- **What the task asks**: What is needed is an exact transcription of every record, minus the pictures.

- **Material provided**:
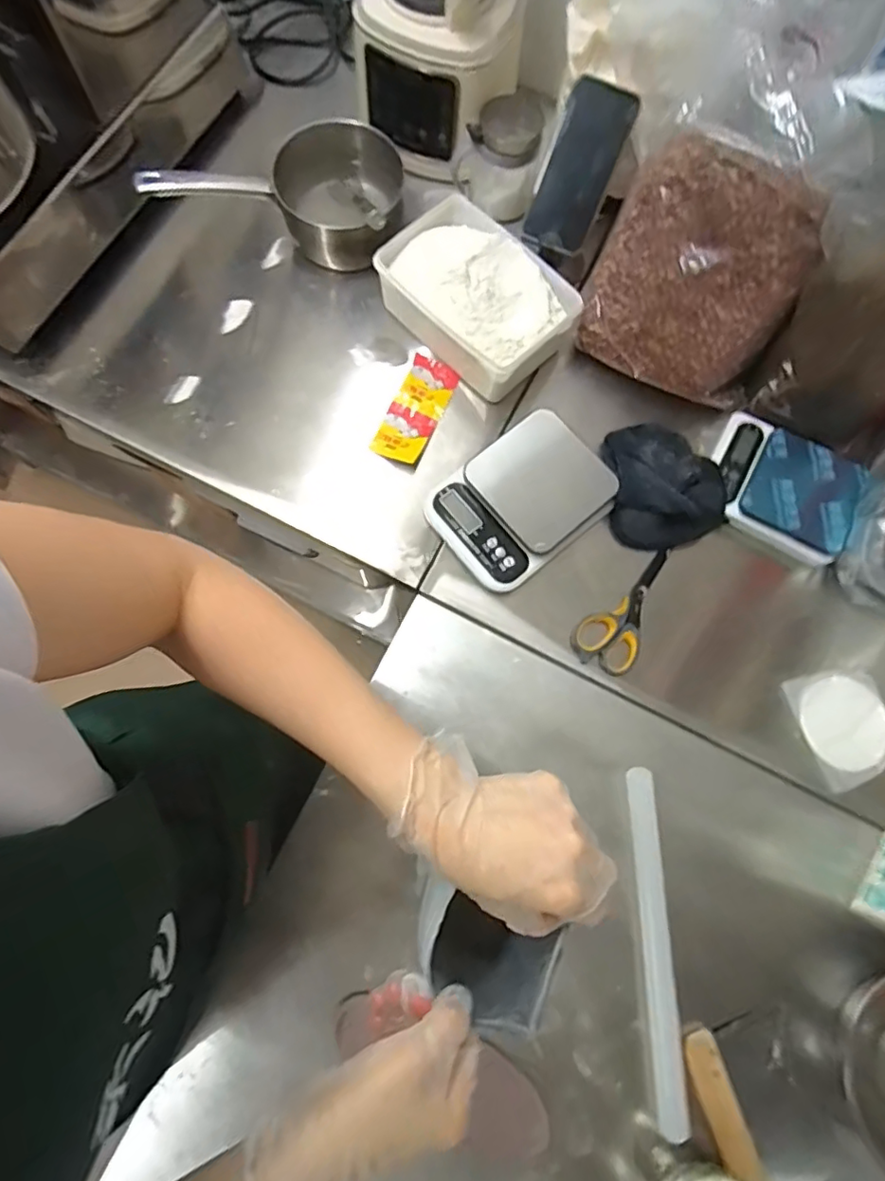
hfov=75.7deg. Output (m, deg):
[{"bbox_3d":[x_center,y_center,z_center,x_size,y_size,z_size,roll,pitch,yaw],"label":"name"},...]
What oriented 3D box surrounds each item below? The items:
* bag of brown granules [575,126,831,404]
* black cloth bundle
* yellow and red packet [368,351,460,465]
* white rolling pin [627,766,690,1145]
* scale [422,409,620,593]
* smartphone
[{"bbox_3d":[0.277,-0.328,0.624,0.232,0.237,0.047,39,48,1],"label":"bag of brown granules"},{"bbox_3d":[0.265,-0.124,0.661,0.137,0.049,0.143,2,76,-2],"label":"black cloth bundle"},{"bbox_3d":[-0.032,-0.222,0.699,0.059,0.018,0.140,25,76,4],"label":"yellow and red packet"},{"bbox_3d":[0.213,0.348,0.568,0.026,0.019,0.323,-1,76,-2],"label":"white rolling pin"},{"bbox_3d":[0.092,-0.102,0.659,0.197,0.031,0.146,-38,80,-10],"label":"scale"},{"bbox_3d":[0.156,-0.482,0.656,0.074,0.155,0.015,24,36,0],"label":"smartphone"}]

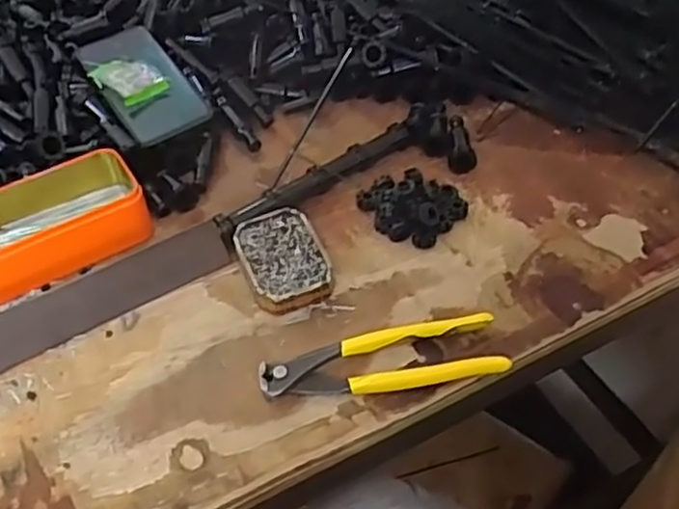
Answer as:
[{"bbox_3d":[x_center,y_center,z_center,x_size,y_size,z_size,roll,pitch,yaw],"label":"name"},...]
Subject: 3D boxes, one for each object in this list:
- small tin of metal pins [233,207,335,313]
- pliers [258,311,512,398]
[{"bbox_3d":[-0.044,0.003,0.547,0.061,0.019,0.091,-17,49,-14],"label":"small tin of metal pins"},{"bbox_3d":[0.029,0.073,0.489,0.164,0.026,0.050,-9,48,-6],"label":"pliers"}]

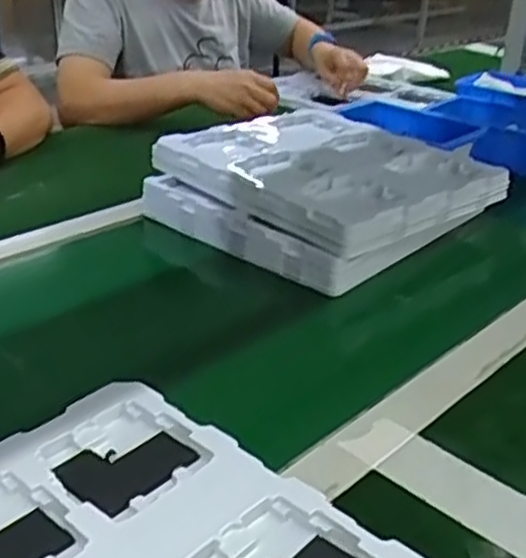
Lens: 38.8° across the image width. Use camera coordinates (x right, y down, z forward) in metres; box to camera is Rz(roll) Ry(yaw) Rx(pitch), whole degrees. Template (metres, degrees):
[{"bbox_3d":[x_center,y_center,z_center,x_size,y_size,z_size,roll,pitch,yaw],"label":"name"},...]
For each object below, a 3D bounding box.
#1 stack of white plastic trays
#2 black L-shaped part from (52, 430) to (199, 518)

- **Response to this exercise**:
hfov=75.7deg. Output (m, deg):
[{"bbox_3d":[x_center,y_center,z_center,x_size,y_size,z_size,roll,pitch,yaw],"label":"name"},...]
What oriented 3D box surrounds each item below? The items:
* bag of brown granules [575,126,831,404]
* black cloth bundle
* yellow and red packet [368,351,460,465]
* white rolling pin [627,766,690,1145]
* scale [422,409,620,593]
* smartphone
[{"bbox_3d":[0.277,-0.328,0.624,0.232,0.237,0.047,39,48,1],"label":"bag of brown granules"},{"bbox_3d":[0.265,-0.124,0.661,0.137,0.049,0.143,2,76,-2],"label":"black cloth bundle"},{"bbox_3d":[-0.032,-0.222,0.699,0.059,0.018,0.140,25,76,4],"label":"yellow and red packet"},{"bbox_3d":[0.213,0.348,0.568,0.026,0.019,0.323,-1,76,-2],"label":"white rolling pin"},{"bbox_3d":[0.092,-0.102,0.659,0.197,0.031,0.146,-38,80,-10],"label":"scale"},{"bbox_3d":[0.156,-0.482,0.656,0.074,0.155,0.015,24,36,0],"label":"smartphone"}]

Answer as:
[{"bbox_3d":[x_center,y_center,z_center,x_size,y_size,z_size,roll,pitch,yaw],"label":"name"},...]
Subject: 3D boxes, one for each object in this list:
- small tin of metal pins [233,207,335,313]
- pliers [258,311,512,398]
[{"bbox_3d":[-0.044,0.003,0.547,0.061,0.019,0.091,-17,49,-14],"label":"small tin of metal pins"},{"bbox_3d":[0.029,0.073,0.489,0.164,0.026,0.050,-9,48,-6],"label":"pliers"}]

Lens: 38.8° across the image width. Use camera coordinates (x right, y down, z forward) in metres; box to camera is Rz(roll) Ry(yaw) Rx(pitch), whole degrees. Template (metres, degrees):
[{"bbox_3d":[x_center,y_center,z_center,x_size,y_size,z_size,roll,pitch,yaw],"label":"name"},...]
For each object below, a 3D bounding box.
#1 stack of white plastic trays
#2 black L-shaped part from (52, 430) to (199, 518)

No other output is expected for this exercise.